Source records:

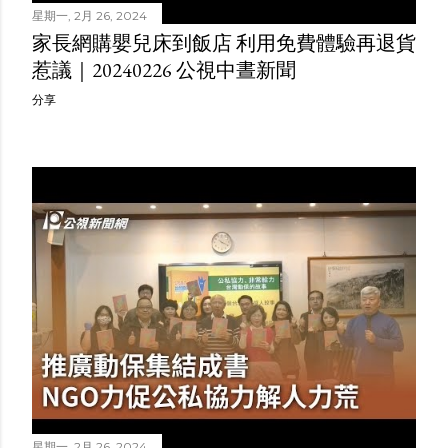
星期一, 2月 26, 2024
家長網購嬰兒床到飯店 利用免費體驗再退貨
惹議｜20240226 公視中晝新聞
分享
星期一, 2月 26, 2024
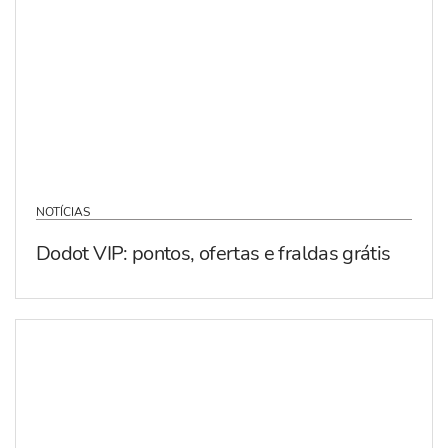
NOTÍCIAS
Dodot VIP: pontos, ofertas e fraldas grátis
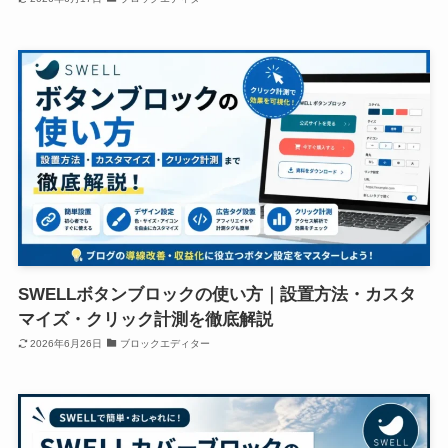
SWELLボタンブロックの使い方｜設置方法・カスタ
マイズ・クリック計測を徹底解説
2026年6月26日
ブロックエディター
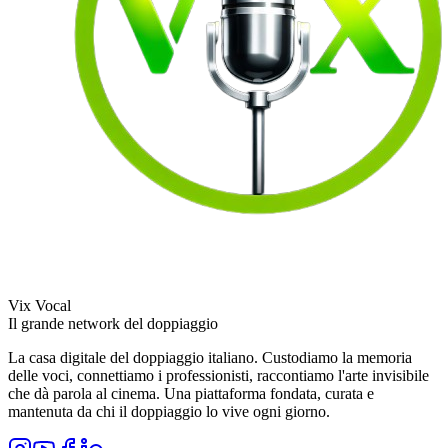
Vix Vocal
Il grande network del doppiaggio
La casa digitale del doppiaggio italiano. Custodiamo la memoria
delle voci, connettiamo i professionisti, raccontiamo l'arte invisibile
che dà parola al cinema. Una piattaforma fondata, curata e
mantenuta da chi il doppiaggio lo vive ogni giorno.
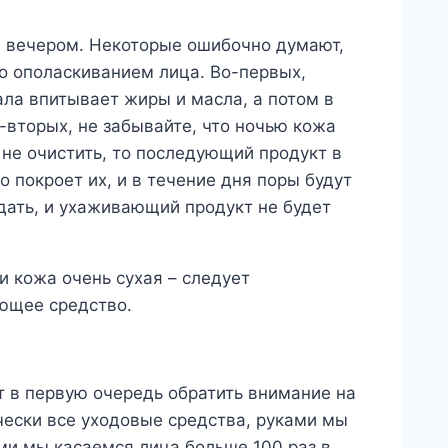
 вечером. Некоторые ошибочно думают,
о ополаскиванием лица. Во-первых,
ала впитывает жиры и масла, а потом в
о-вторых, не забывайте, что ночью кожа
 не очистить, то последующий продукт в
покроет их, и в течение дня поры будут
адать, и ухаживающий продукт не будет
и кожа очень сухая – следует
ющее средство.
т в первую очередь обратить внимание на
чески все уходовые средства, руками мы
и мы касаемся лица больше 100 раз в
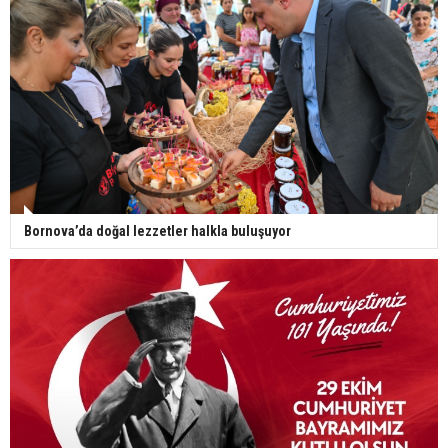
Bornova’da doğal lezzetler halkla buluşuyor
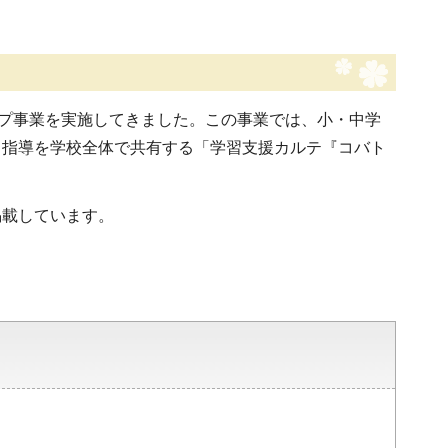
ップ事業を実施してきました。この事業では、小・中学
る指導を学校全体で共有する「学習支援カルテ『コバト
掲載しています。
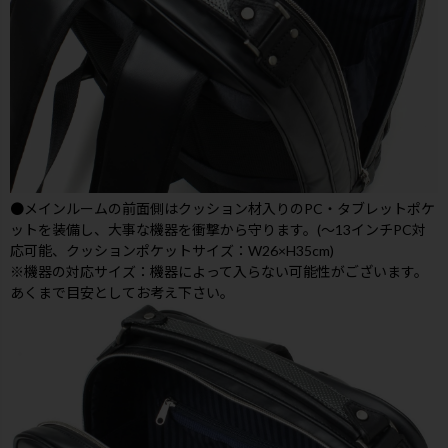
●メインルームの前面側はクッション材入りのPC・タブレットポケ
ットを装備し、大事な機器を衝撃から守ります。(～13インチPC対
応可能、クッションポケットサイズ：W26×H35cm)
※機器の対応サイズ：機器によって入らない可能性がございます。
あくまで目安としてお考え下さい。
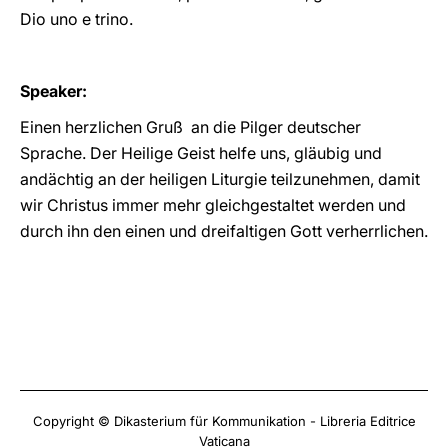
Dio uno e trino.
Speaker:
Einen herzlichen Gruß an die Pilger deutscher
Sprache. Der Heilige Geist helfe uns, gläubig und
andächtig an der heiligen Liturgie teilzunehmen, damit
wir Christus immer mehr gleichgestaltet werden und
durch ihn den einen und dreifaltigen Gott verherrlichen.
Copyright © Dikasterium für Kommunikation - Libreria Editrice
Vaticana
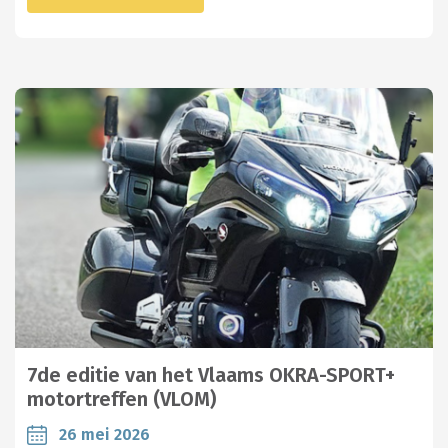
7de editie van het Vlaams OKRA-SPORT+
motortreffen (VLOM)
26 mei 2026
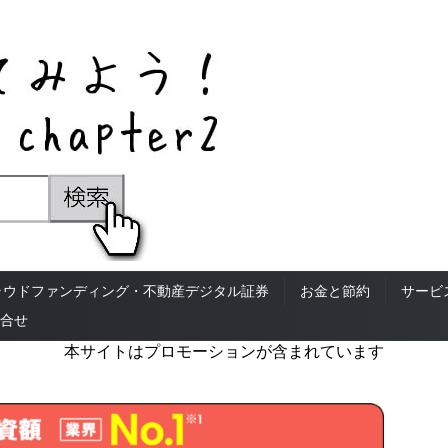
ラウドファンディング・不動産デジタル証券
お金と節約
サービ
合せ
本サイトはプロモーションが含まれています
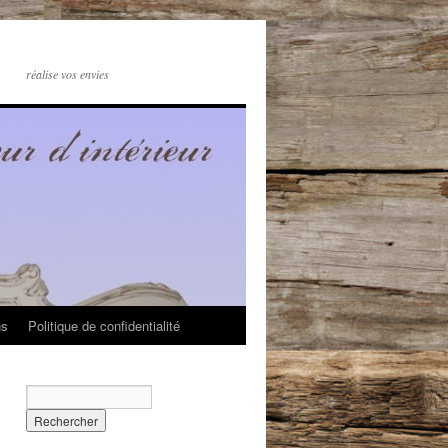
réalise vos envies
ns
Politique de confidentialité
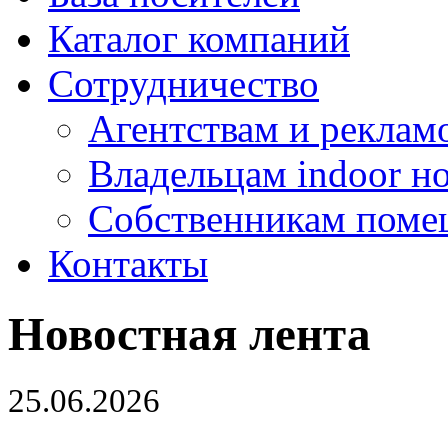
Каталог компаний
Сотрудничество
Агентствам и реклам
Владельцам indoor н
Собственникам поме
Контакты
Новостная лента
25.06.2026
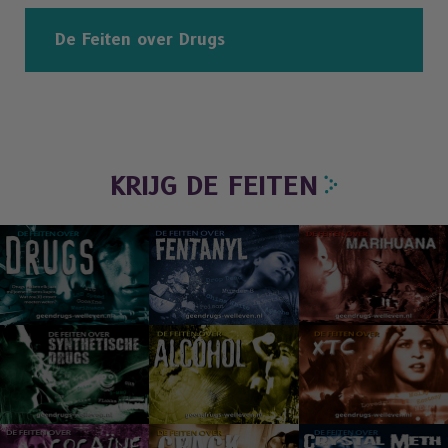
De Feiten over Drugs
KRIJG DE FEITEN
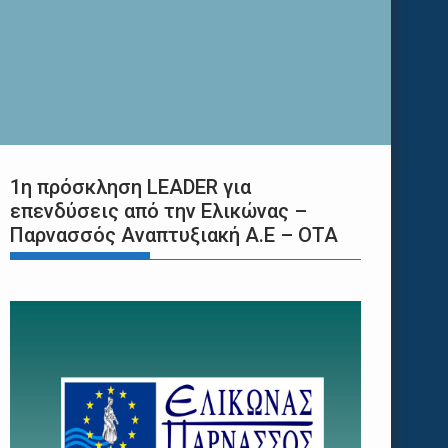
1η πρόσκληση LEADER για
επενδύσεις από την Ελικώνας –
Παρνασσός Αναπτυξιακή Α.Ε – ΟΤΑ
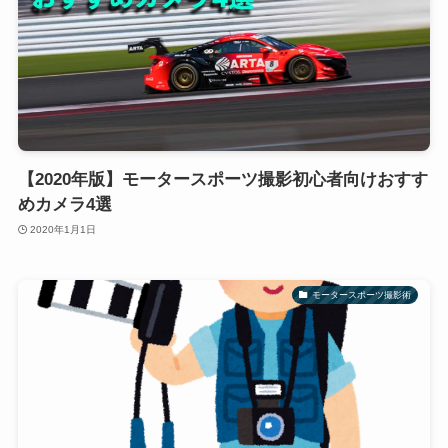
【2020年版】モータースポーツ撮影初心者向けおすす
めカメラ4選
2020年1月1日
モータースポーツ撮影術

:: Problem requirements ::
Write out every line of text from the items above as a JSON list of strings, with one string per line and no blank lines. Leave out the picture placeholders.

:: Answer below ::
[
  "星期一, 2月 26, 2024",
  "家長網購嬰兒床到飯店 利用免費體驗再退貨",
  "惹議｜20240226 公視中晝新聞",
  "分享",
  "星期一, 2月 26, 2024",
  "NOTÍCIAS",
  "Dodot VIP: pontos, ofertas e fraldas grátis",
  "SWELLボタンブロックの使い方｜設置方法・カスタ",
  "マイズ・クリック計測を徹底解説",
  "2026年6月26日",
  "ブロックエディター",
  "Vix Vocal",
  "Il grande network del doppiaggio",
  "La casa digitale del doppiaggio italiano. Custodiamo la memoria",
  "delle voci, connettiamo i professionisti, raccontiamo l'arte invisibile",
  "che dà parola al cinema. Una piattaforma fondata, curata e",
  "mantenuta da chi il doppiaggio lo vive ogni giorno.",
  " вечером. Некоторые ошибочно думают,",
  "о ополаскиванием лица. Во-первых,",
  "ала впитывает жиры и масла, а потом в",
  "о-вторых, не забывайте, что ночью кожа",
  " не очистить, то последующий продукт в",
  "покроет их, и в течение дня поры будут",
  "адать, и ухаживающий продукт не будет",
  "и кожа очень сухая – следует",
  "ющее средство.",
  "т в первую очередь обратить внимание на",
  "чески все уходовые средства, руками мы",
  "и мы касаемся лица больше 100 раз в",
  "Bornova’da doğal lezzetler halkla buluşuyor",
  "ップ事業を実施してきました。この事業では、小・中学",
  "る指導を学校全体で共有する「学習支援カルテ『コバト",
  "掲載しています。",
  "●メインルームの前面側はクッション材入りのPC・タブレットポケ",
  "ットを装備し、大事な機器を衝撃から守ります。(～13インチPC対",
  "応可能、クッションポケットサイズ：W26×H35cm)",
  "※機器の対応サイズ：機器によって入らない可能性がございます。",
  "あくまで目安としてお考え下さい。",
  "Dio uno e trino.",
  "Speaker:",
  "Einen herzlichen Gruß an die Pilger deutscher",
  "Sprache. Der Heilige Geist helfe uns, gläubig und",
  "andächtig an der heiligen Liturgie teilzunehmen, damit",
  "wir Christus immer mehr gleichgestaltet werden und",
  "durch ihn den einen und dreifaltigen Gott verherrlichen.",
  "Copyright © Dikasterium für Kommunikation - Libreria Editrice",
  "Vaticana",
  "7de editie van het Vlaams OKRA-SPORT+",
  "motortreffen (VLOM)",
  "26 mei 2026",
  "ラウドファンディング・不動産デジタル証券",
  "お金と節約",
  "サービ",
  "合せ",
  "本サイトはプロモーションが含まれています",
  "réalise vos envies",
  "ns",
  "Politique de confidentialité",
  "Каталог компаний",
  "Сотрудничество",
  "Агентствам и реклам",
  "Владельцам indoor н",
  "Собственникам поме",
  "Контакты",
  "Новостная лента",
  "25.06.2026",
  "De Feiten over Drugs",
  "KRIJG DE FEITEN",
  "1η πρόσκληση LEADER για",
  "επενδύσεις από την Ελικώνας –",
  "Παρνασσός Αναπτυξιακή Α.Ε – ΟΤΑ",
  "【2020年版】モータースポーツ撮影初心者向けおすす",
  "めカメラ4選",
  "2020年1月1日",
  "モータースポーツ撮影術"
]